[Opening DATASET ENTRIES section]
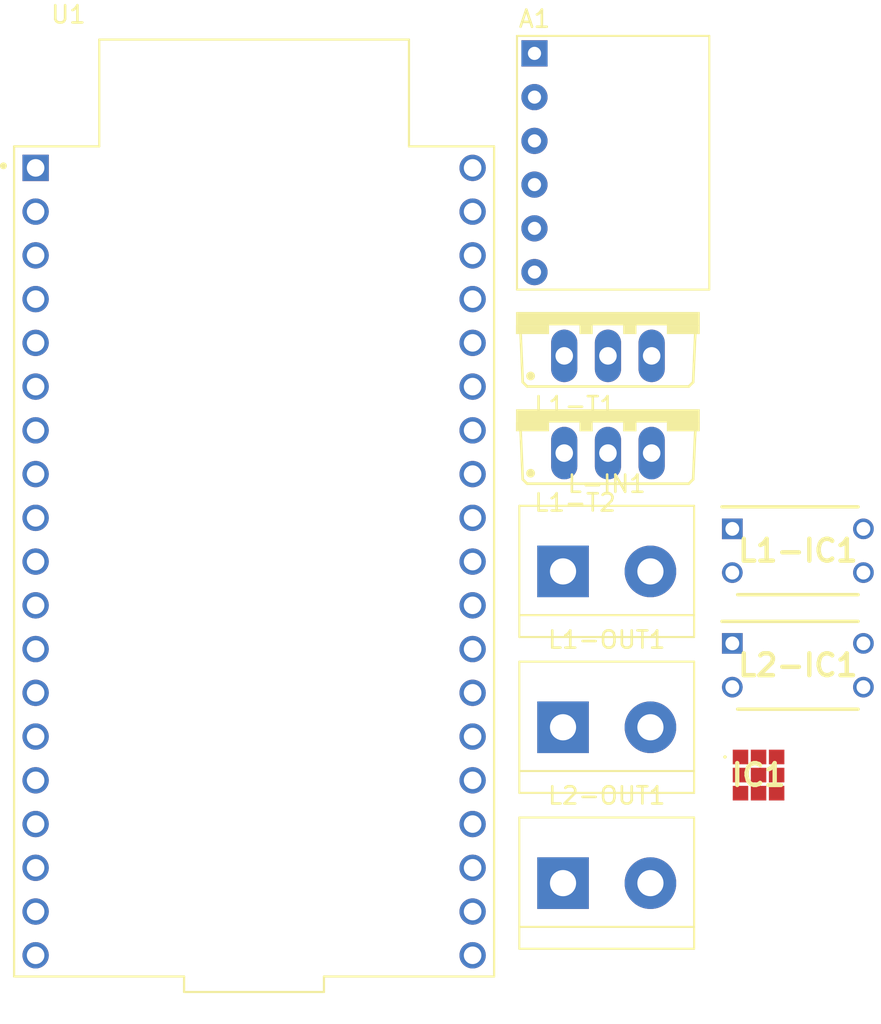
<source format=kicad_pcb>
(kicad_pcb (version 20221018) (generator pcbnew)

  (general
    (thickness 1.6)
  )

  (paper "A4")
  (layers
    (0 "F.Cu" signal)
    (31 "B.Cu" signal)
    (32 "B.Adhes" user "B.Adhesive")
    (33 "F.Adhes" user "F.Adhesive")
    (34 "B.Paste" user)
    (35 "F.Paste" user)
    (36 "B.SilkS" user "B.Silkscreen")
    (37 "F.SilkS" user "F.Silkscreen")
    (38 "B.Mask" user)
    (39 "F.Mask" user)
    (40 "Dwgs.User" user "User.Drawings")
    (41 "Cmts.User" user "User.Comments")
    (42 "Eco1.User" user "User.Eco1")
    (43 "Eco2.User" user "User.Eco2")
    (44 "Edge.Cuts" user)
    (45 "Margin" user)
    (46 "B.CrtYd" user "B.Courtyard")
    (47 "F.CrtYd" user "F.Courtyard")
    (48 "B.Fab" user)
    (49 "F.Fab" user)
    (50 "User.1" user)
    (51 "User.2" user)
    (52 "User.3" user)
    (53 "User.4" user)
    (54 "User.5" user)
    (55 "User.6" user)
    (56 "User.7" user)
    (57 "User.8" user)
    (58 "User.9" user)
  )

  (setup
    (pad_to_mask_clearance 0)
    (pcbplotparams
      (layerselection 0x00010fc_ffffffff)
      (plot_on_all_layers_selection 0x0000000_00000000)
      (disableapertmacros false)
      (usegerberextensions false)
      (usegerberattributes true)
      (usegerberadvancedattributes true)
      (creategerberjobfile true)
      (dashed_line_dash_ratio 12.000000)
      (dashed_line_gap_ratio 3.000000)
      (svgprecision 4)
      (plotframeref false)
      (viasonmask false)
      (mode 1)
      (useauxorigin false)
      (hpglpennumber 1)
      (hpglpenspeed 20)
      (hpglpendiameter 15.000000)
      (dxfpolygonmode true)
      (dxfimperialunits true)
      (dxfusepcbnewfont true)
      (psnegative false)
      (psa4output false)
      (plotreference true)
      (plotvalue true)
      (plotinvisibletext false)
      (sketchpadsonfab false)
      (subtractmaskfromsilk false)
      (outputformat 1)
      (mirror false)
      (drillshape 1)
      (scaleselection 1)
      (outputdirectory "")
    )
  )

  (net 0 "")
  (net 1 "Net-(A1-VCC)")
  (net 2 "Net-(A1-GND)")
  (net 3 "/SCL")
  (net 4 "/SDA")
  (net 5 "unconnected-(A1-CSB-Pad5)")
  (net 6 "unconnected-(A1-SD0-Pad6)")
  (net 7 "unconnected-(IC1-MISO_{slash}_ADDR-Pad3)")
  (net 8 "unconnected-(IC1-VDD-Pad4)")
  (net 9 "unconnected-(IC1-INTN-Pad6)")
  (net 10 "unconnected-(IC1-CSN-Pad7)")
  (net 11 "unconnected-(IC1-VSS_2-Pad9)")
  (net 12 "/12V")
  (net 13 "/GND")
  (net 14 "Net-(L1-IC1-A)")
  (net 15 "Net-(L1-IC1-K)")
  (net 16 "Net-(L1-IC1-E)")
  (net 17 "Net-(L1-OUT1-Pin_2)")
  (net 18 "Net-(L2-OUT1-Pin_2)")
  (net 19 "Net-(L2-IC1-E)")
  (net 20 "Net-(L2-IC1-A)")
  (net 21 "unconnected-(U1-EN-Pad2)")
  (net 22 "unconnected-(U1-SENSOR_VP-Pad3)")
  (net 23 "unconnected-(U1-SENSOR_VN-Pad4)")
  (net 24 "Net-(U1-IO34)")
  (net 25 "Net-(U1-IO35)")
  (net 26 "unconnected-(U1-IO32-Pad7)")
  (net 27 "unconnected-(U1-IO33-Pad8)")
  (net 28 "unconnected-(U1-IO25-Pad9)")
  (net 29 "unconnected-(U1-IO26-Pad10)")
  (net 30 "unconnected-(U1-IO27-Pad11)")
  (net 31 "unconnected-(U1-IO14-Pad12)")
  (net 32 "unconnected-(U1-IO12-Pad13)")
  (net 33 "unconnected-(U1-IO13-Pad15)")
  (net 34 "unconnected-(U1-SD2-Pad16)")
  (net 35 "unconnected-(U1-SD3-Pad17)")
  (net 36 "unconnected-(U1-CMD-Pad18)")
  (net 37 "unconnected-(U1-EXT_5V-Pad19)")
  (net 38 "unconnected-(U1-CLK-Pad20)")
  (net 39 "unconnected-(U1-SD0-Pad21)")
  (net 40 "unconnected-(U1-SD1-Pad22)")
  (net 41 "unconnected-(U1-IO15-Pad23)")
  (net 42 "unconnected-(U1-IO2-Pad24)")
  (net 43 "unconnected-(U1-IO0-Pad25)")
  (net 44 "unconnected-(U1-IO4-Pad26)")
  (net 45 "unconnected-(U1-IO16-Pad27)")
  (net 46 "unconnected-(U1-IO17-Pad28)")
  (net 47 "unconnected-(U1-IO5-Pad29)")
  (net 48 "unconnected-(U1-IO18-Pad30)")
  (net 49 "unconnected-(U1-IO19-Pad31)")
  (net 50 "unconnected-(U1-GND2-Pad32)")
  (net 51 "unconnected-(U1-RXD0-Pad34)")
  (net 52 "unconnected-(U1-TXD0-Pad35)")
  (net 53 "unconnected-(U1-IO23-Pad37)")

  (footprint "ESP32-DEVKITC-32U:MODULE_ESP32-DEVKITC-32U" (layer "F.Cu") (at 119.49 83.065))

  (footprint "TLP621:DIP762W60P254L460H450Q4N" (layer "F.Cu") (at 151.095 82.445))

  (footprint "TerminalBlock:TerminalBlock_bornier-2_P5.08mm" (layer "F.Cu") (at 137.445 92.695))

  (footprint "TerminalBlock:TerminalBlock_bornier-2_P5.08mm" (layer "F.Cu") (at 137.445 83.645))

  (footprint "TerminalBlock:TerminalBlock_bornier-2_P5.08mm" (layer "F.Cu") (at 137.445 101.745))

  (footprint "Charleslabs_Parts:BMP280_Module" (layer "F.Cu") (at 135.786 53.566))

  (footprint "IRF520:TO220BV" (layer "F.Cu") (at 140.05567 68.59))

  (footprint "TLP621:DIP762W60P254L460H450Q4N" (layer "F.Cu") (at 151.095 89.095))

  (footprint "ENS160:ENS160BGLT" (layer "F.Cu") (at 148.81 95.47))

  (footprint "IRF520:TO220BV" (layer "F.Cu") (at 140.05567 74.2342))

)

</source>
[Closing DATASET ENTRIES section]
[Opening DATASET ENTRIES section]
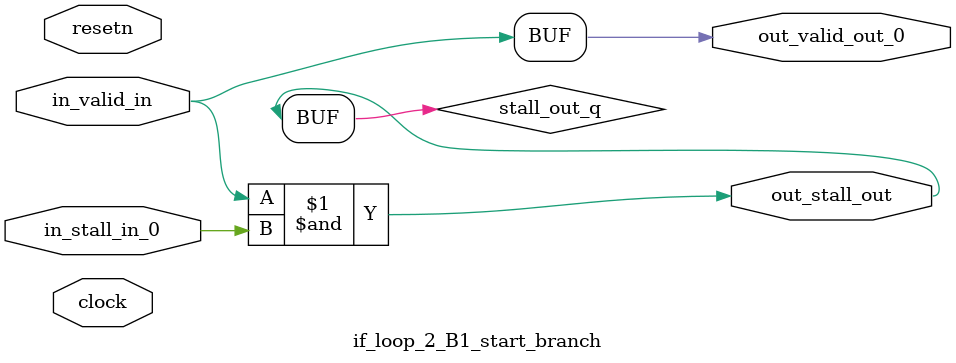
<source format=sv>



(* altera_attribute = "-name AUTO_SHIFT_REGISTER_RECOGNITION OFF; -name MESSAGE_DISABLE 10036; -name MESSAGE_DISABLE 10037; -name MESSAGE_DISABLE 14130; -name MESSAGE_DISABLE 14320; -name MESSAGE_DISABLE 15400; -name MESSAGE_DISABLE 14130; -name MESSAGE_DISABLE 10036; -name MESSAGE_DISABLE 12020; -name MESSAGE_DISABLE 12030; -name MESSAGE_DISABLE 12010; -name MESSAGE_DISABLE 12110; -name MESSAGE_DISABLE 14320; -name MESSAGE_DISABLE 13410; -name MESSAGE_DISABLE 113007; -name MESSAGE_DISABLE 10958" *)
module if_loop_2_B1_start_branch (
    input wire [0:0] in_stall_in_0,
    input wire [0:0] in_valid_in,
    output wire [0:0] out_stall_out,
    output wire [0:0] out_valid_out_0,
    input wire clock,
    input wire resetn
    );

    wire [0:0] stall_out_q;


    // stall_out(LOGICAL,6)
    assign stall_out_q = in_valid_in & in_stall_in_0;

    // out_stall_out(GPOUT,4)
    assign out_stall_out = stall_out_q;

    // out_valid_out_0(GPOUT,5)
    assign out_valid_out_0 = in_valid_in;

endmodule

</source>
[Closing DATASET ENTRIES section]
If a line in the records above includes the string "footprint", copy it.

▶ _RESPONSE TO THIS EXERCISE_
  (footprint "ESP32-DEVKITC-32U:MODULE_ESP32-DEVKITC-32U" (layer "F.Cu") (at 119.49 83.065))
  (footprint "TLP621:DIP762W60P254L460H450Q4N" (layer "F.Cu") (at 151.095 82.445))
  (footprint "TerminalBlock:TerminalBlock_bornier-2_P5.08mm" (layer "F.Cu") (at 137.445 92.695))
  (footprint "TerminalBlock:TerminalBlock_bornier-2_P5.08mm" (layer "F.Cu") (at 137.445 83.645))
  (footprint "TerminalBlock:TerminalBlock_bornier-2_P5.08mm" (layer "F.Cu") (at 137.445 101.745))
  (footprint "Charleslabs_Parts:BMP280_Module" (layer "F.Cu") (at 135.786 53.566))
  (footprint "IRF520:TO220BV" (layer "F.Cu") (at 140.05567 68.59))
  (footprint "TLP621:DIP762W60P254L460H450Q4N" (layer "F.Cu") (at 151.095 89.095))
  (footprint "ENS160:ENS160BGLT" (layer "F.Cu") (at 148.81 95.47))
  (footprint "IRF520:TO220BV" (layer "F.Cu") (at 140.05567 74.2342))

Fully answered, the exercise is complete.